Your goal:
The answer is to be the data that follows, transcribed exactly, minus its pictures.

Given data:
--
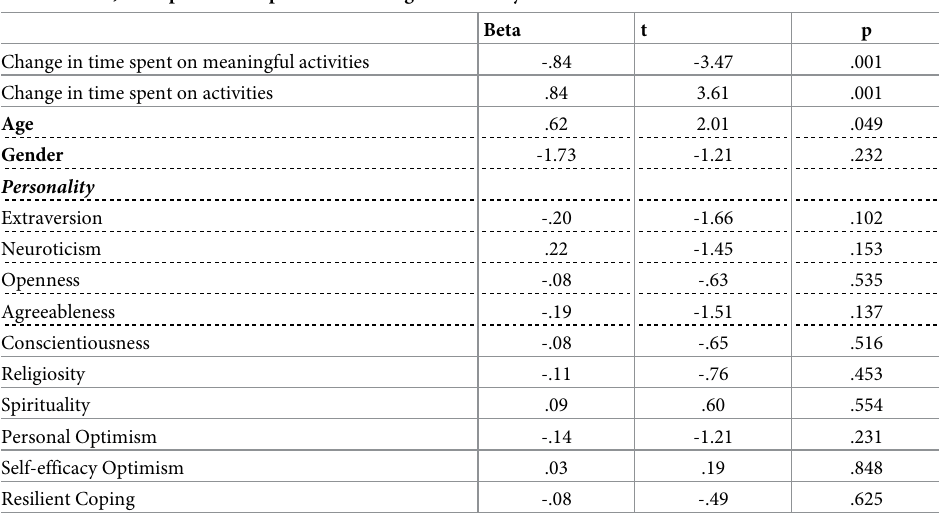
Table 3. Beta, t and p values for predictors for regression analysis 2.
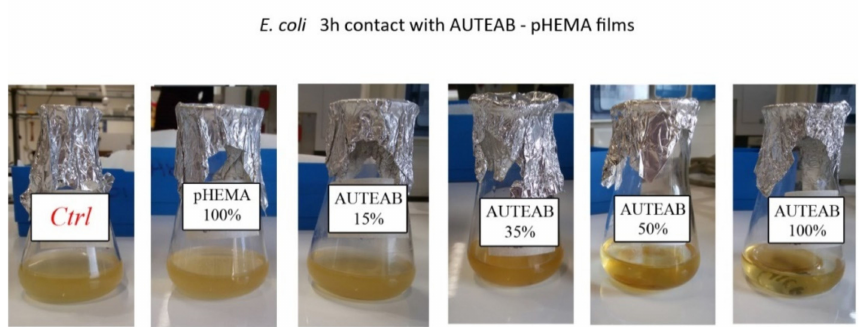
Figure 5. E. coli cultures maintained in contact with AUTEAB-HEMA polymeric films obtained with 15, 35, 50, and 100% AUTEAB. Control (no film exposure) and blank reference (pHEMA) are also shown for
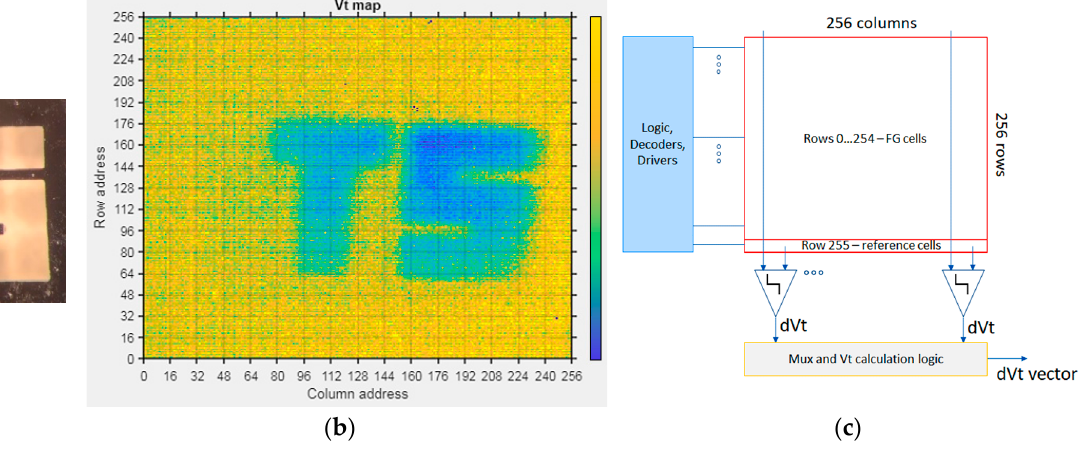
Figure 10. ( a ) Si template used for UV irradiation. ( b ) FG UV sensor matrix after exposure to 280 nm UV. ( c ) Schematic diagram of the read-out of FG sensor array.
--
Answer space:
Table 3. Beta, t and p values for predictors for regression analysis 2.
Figure 5. E. coli cultures maintained in contact with AUTEAB-HEMA polymeric films obtained with 15, 35, 50, and 100% AUTEAB. Control (no film exposure) and blank reference (pHEMA) are also shown for
Figure 10. ( a ) Si template used for UV irradiation. ( b ) FG UV sensor matrix after exposure to 280 nm UV. ( c ) Schematic diagram of the read-out of FG sensor array.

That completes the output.